A simple benchmark script compares database response time vs cache response time.
Run:
python benchmark/load_test.py
Example result:
DB Response Time: 0.084s
Cache Response Time: 0.002s
Cache is 42x faster than DB
This demonstrates the performance improvement achieved through caching.
Load testing is performed using Locust.
Run:
locust -f benchmark/locustfile.py
Open the Locust dashboard:
http://localhost:8089
Example test configuration:
Users: 200
Spawn Rate: 10
run_time: 1m
Host: [http://localhost:8000](http://localhost:8000)
Load testing was performed using Locust to simulate concurrent API traffic.
Concurrent Users: 200
Spawn Rate: 20 users/sec
Run Time: 1 minute
Host: http://localhost:8000
| Metric | Value |
|---|---|
| Throughput | ~119 requests/sec |
| Concurrent Users | 200 |
| Failure Rate | 7% before fix |
Initial load tests produced ~7% API failures.
Error observed:
KeyError in lru_cache.py
del self.cache[lru.key]
Under high concurrency:
- Multiple requests attempted to evict the same cache key
- One thread removed the key first
- Another thread attempted to delete the already removed key
- This produced a KeyError → HTTP 500
Unsafe deletion:
del self.cache[lru.key]
was replaced with:
self.cache.pop(lru.key, None)
This ensures safe deletion when multiple threads access the cache concurrently.
| Metric | Value |
|---|---|
| Throughput | ~129.2 requests/sec |
| Failure Rate | 0% |
| Concurrent Users | 200 |
All API failures were eliminated after the fix.
pip install -r requirements.txt
uvicorn api.server:app --reload --workers 4
Server runs at:
http://localhost:8000
API documentation:
http://localhost:8000/docs
This project demonstrates:
- Backend API Architecture
- Service Layer Design
- Caching Strategies
- Database Interaction
- Performance Optimization
- Logging and Observability
- Load testing with concurrent users
- Identifying and fixing race conditions in shared memory systems
This project demonstrates the design of a backend caching layer integrated with a REST API and database to improve system performance and reduce database load.

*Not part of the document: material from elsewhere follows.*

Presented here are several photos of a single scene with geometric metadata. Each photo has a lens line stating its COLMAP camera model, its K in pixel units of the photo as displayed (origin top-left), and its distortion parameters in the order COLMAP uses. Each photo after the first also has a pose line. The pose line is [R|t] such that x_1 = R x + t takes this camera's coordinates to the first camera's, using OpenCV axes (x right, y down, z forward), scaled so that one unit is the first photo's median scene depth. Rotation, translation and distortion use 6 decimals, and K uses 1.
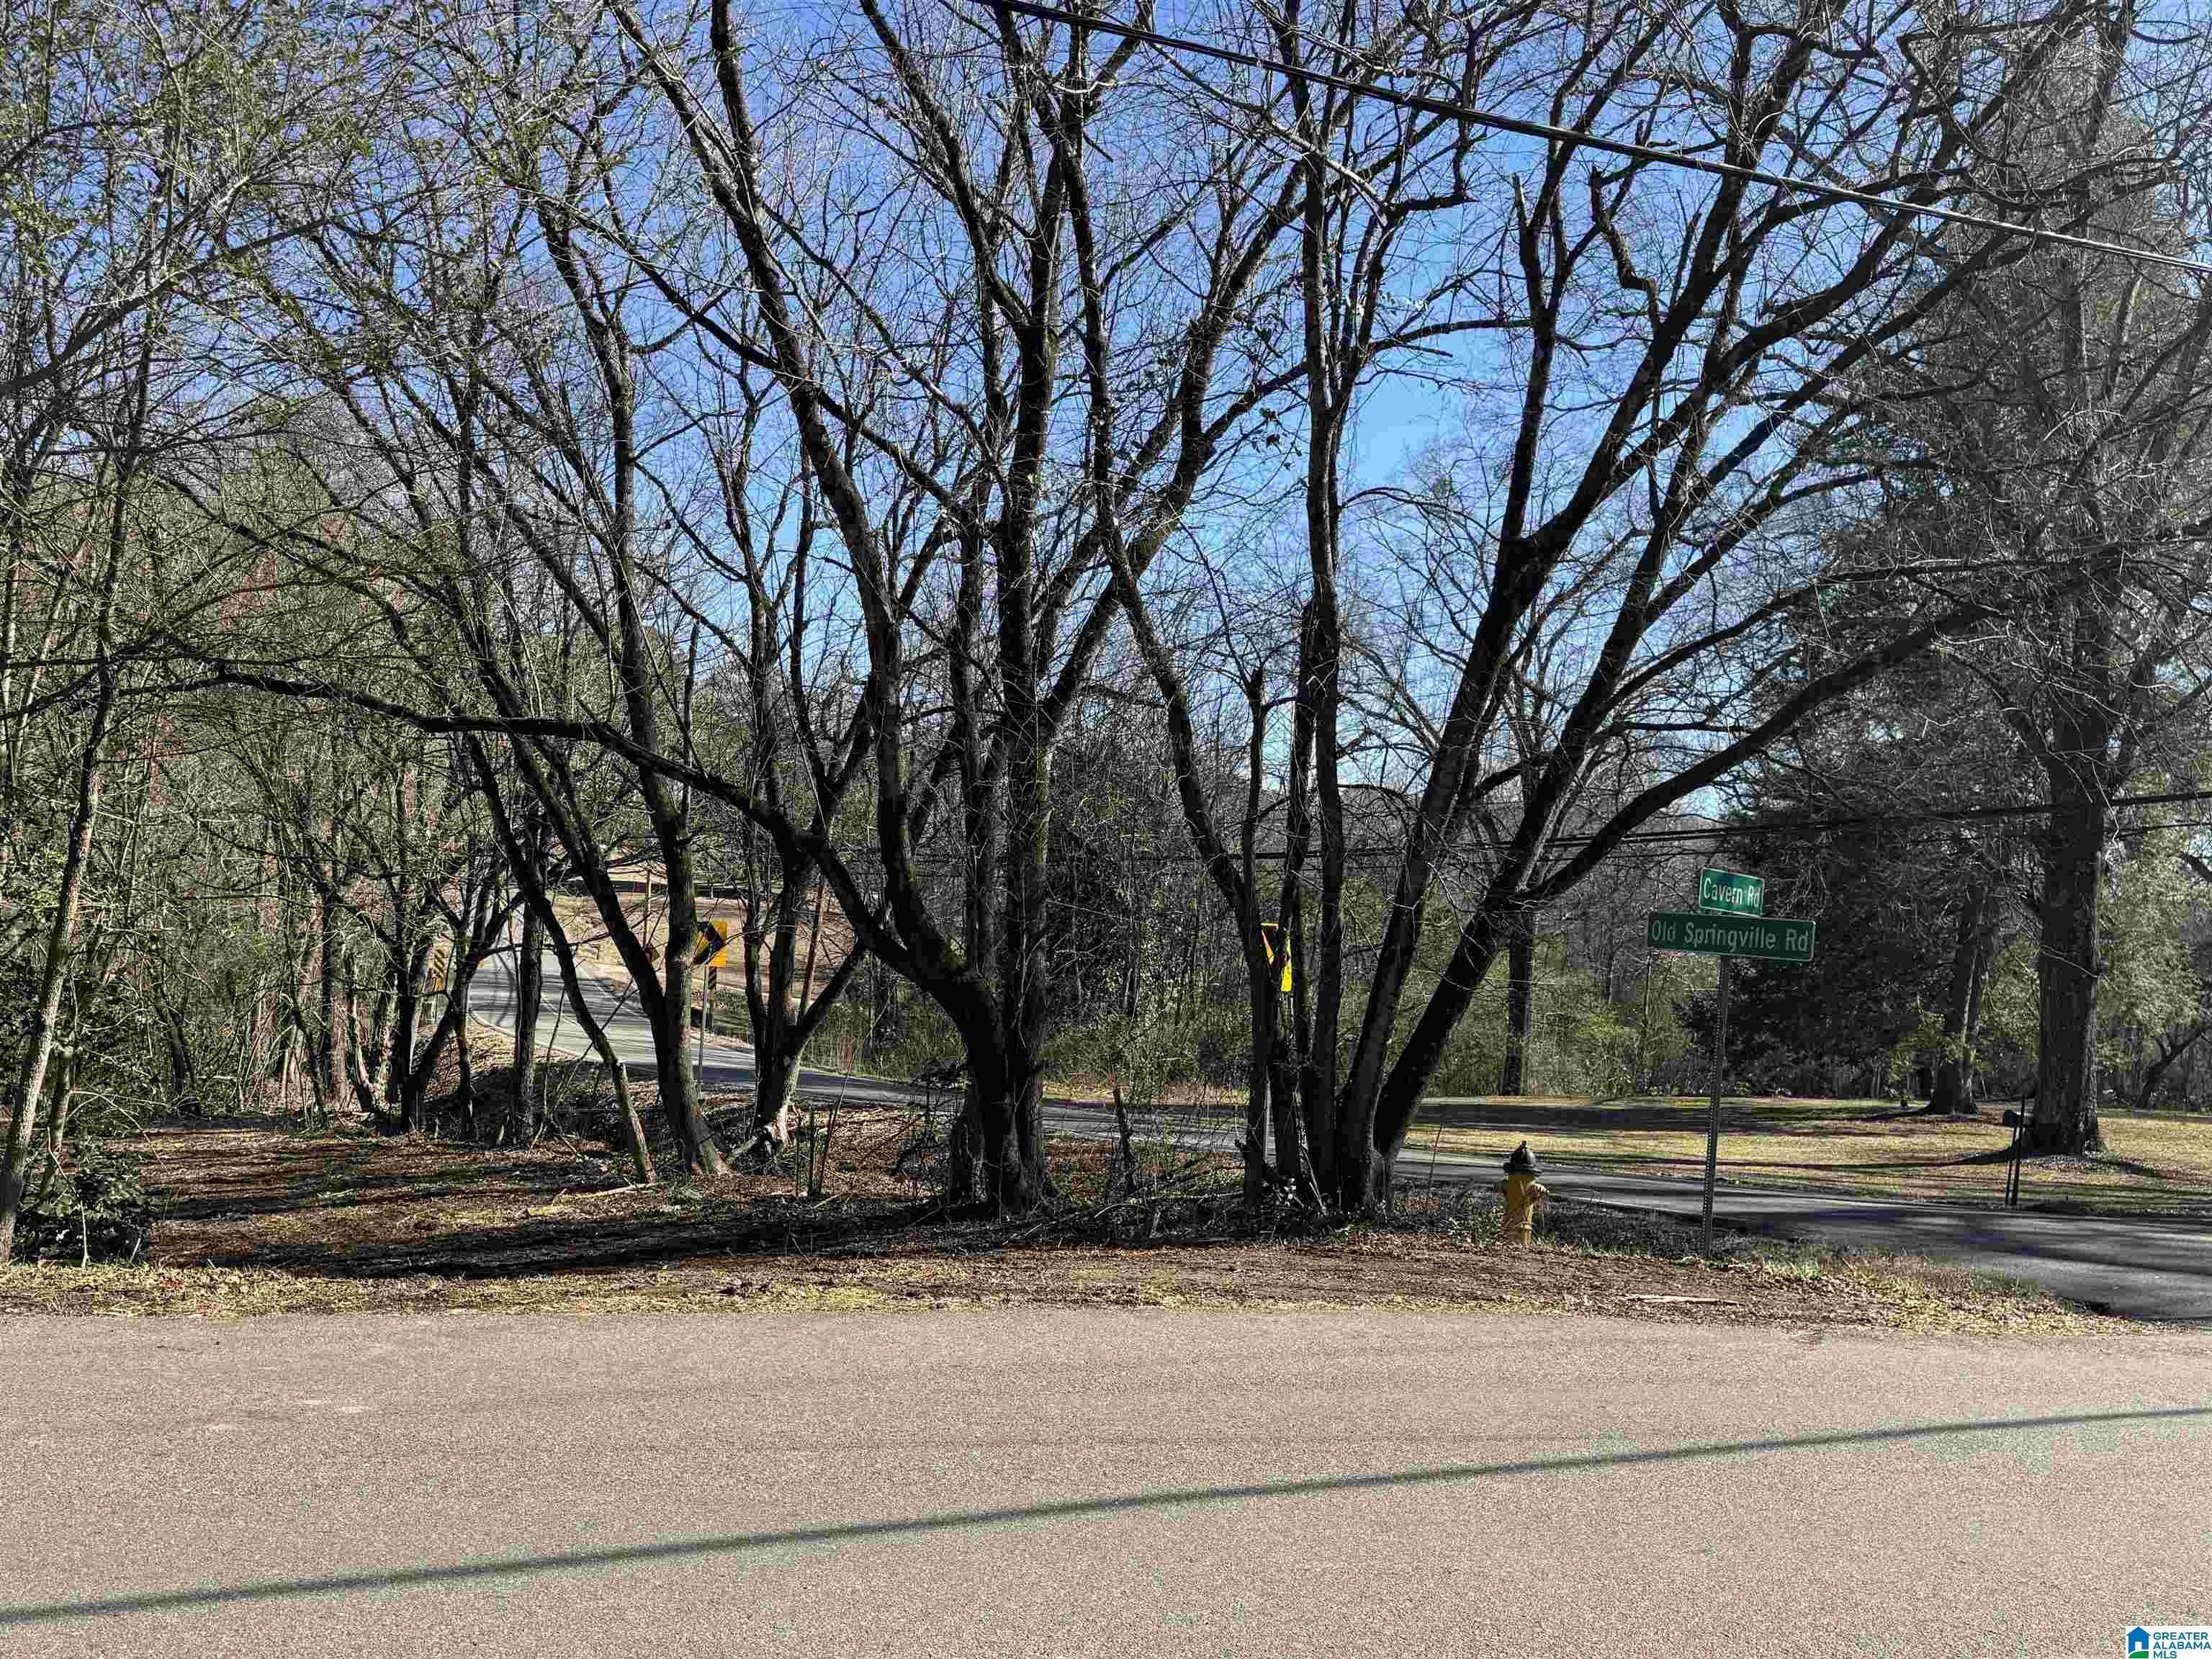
lens RADIAL K [[1920.3, 0, 1112.4], [0, 1920.3, 836.6], [0, 0, 1]] dist [0.083544, 0.004642]
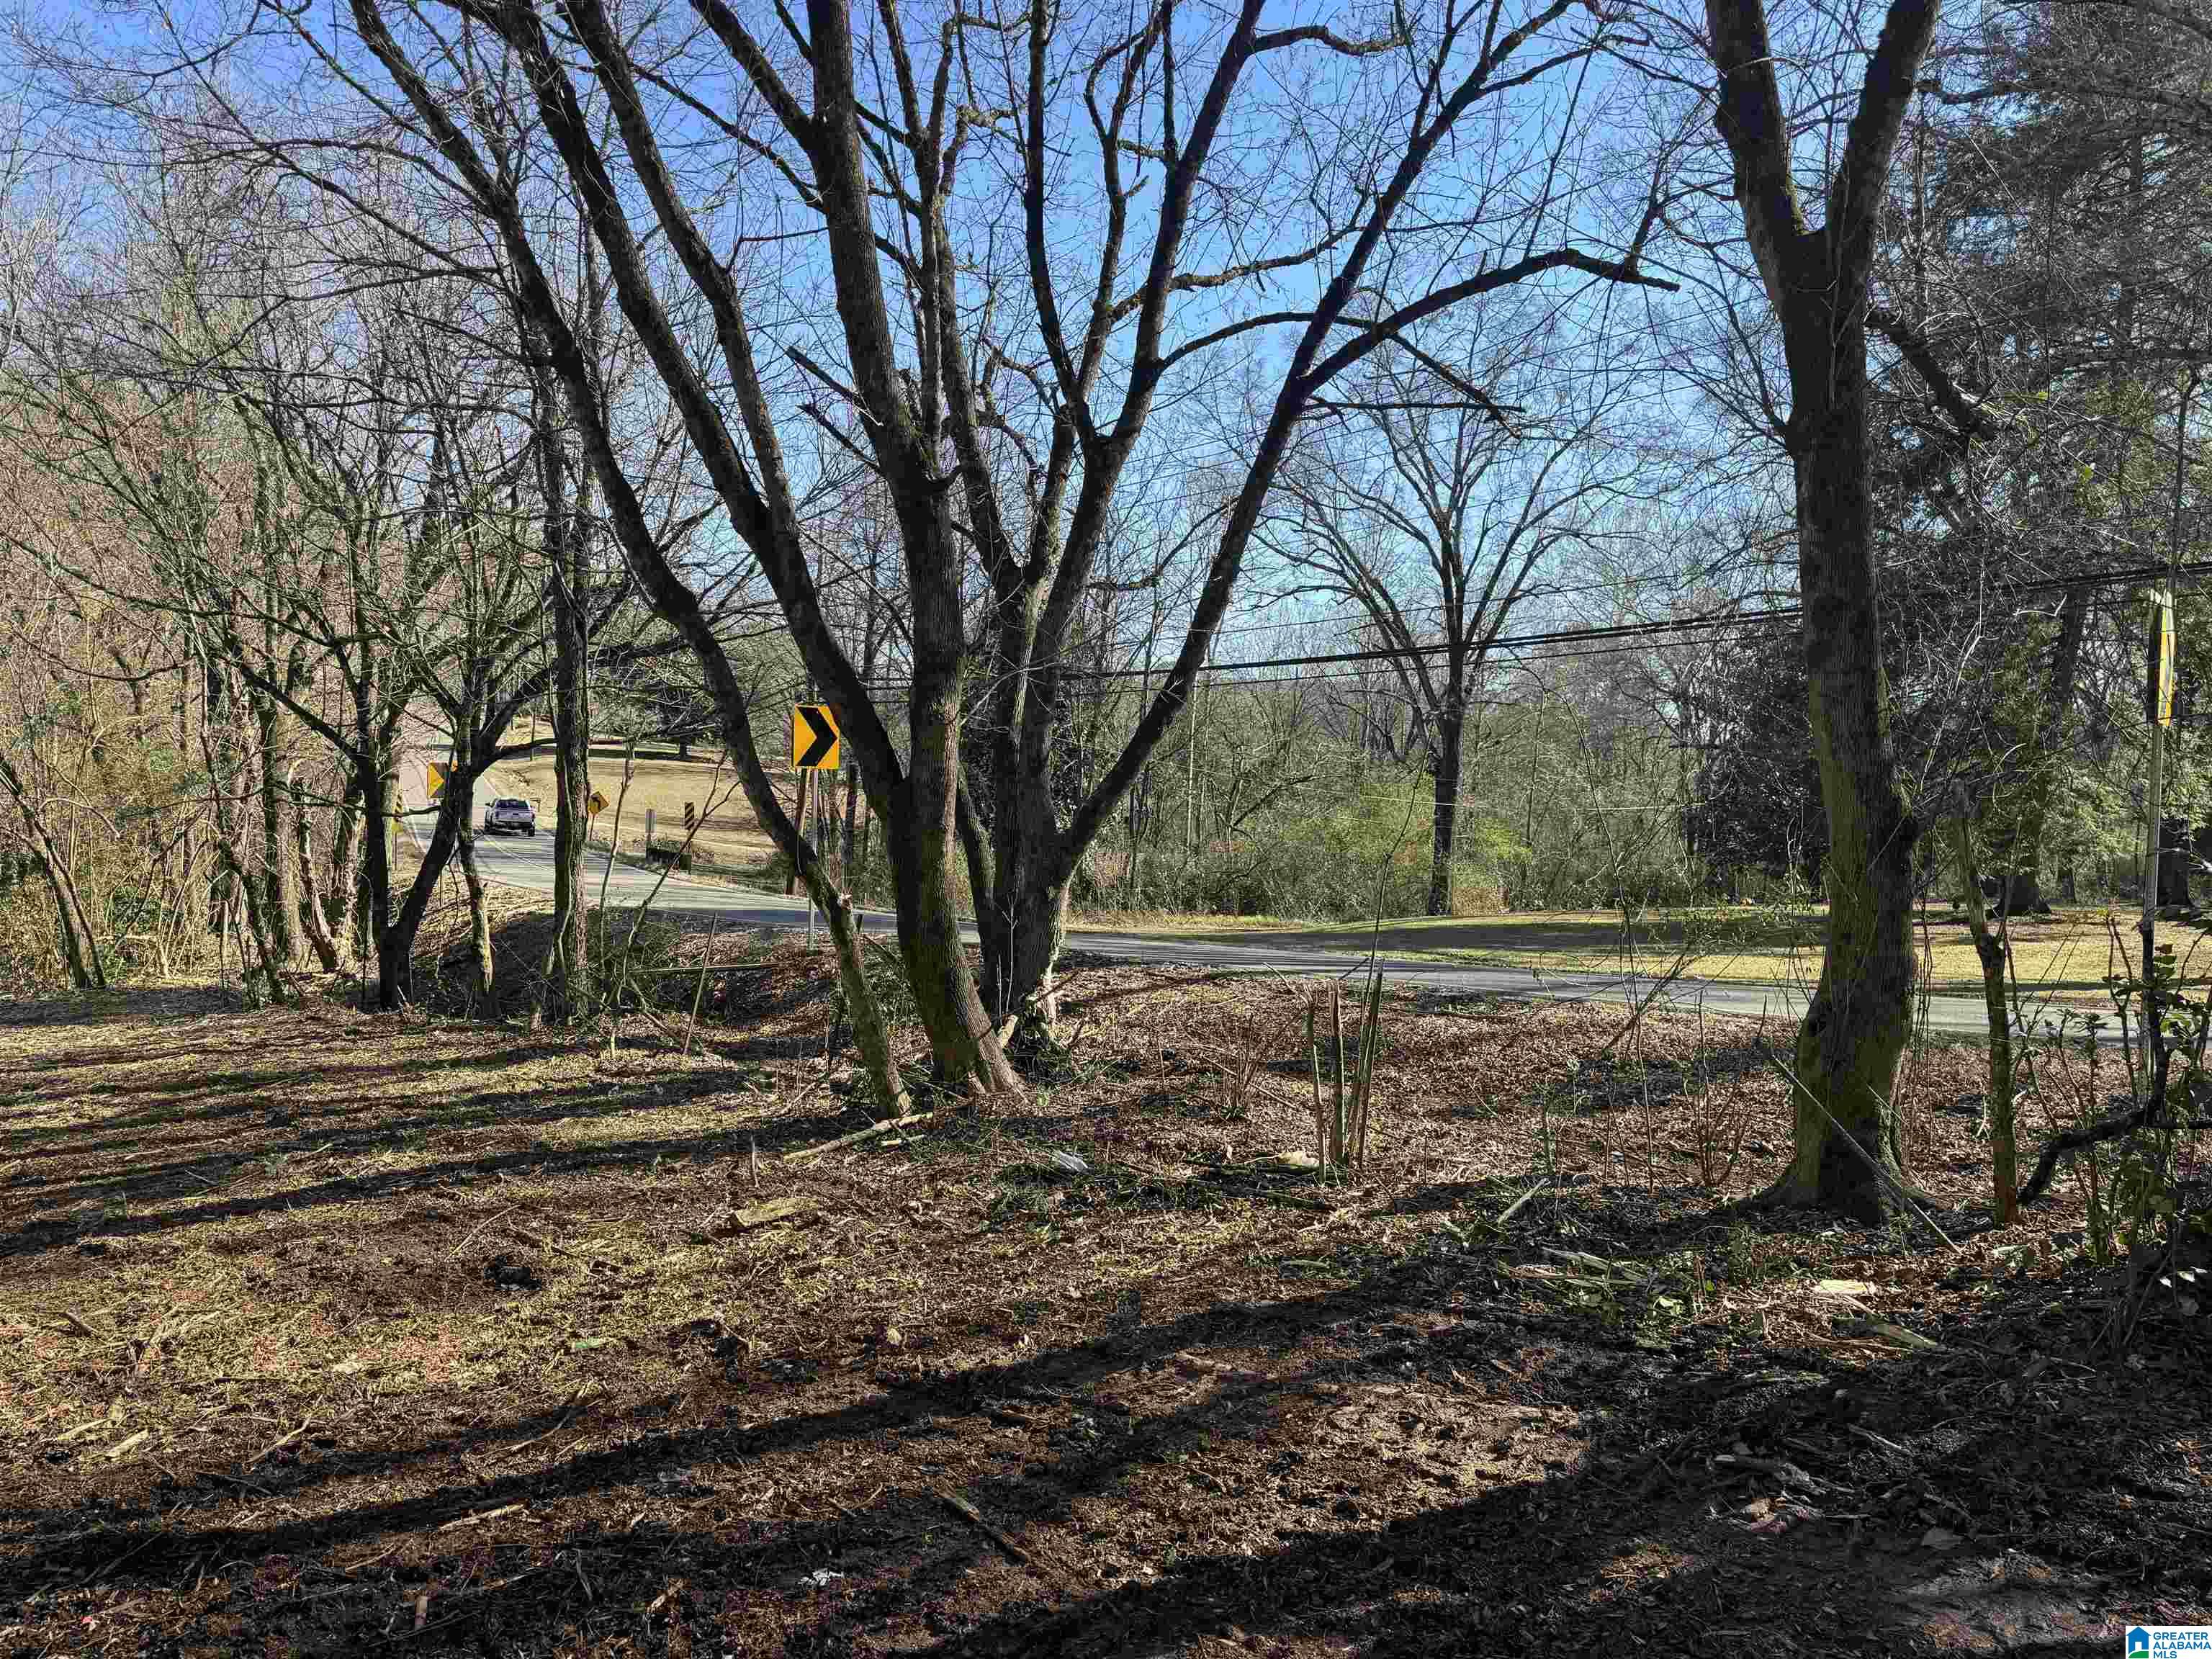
lens RADIAL K [[1535.8, 0, 1099.1], [0, 1535.8, 833.7], [0, 0, 1]] dist [0.085988, -0.099343]
pose [[0.994616, -0.024007, 0.100808, -0.125472], [0.016317, 0.996941, 0.076431, 0.037917], [-0.102334, -0.074375, 0.991966, 0.318870]]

A custom in-memory LRU cache was implemented to store frequently accessed data and provide O(1) retrieval. The system was evaluated through benchmarking and concurrent load testing, which helped identify a race condition in the cache eviction logic. After implementing a safe deletion strategy, the system achieved improved throughput and eliminated API failures under load.
The project highlights practical backend engineering concepts including cache design, service layer architecture, observability, performance benchmarking, and concurrency debugging.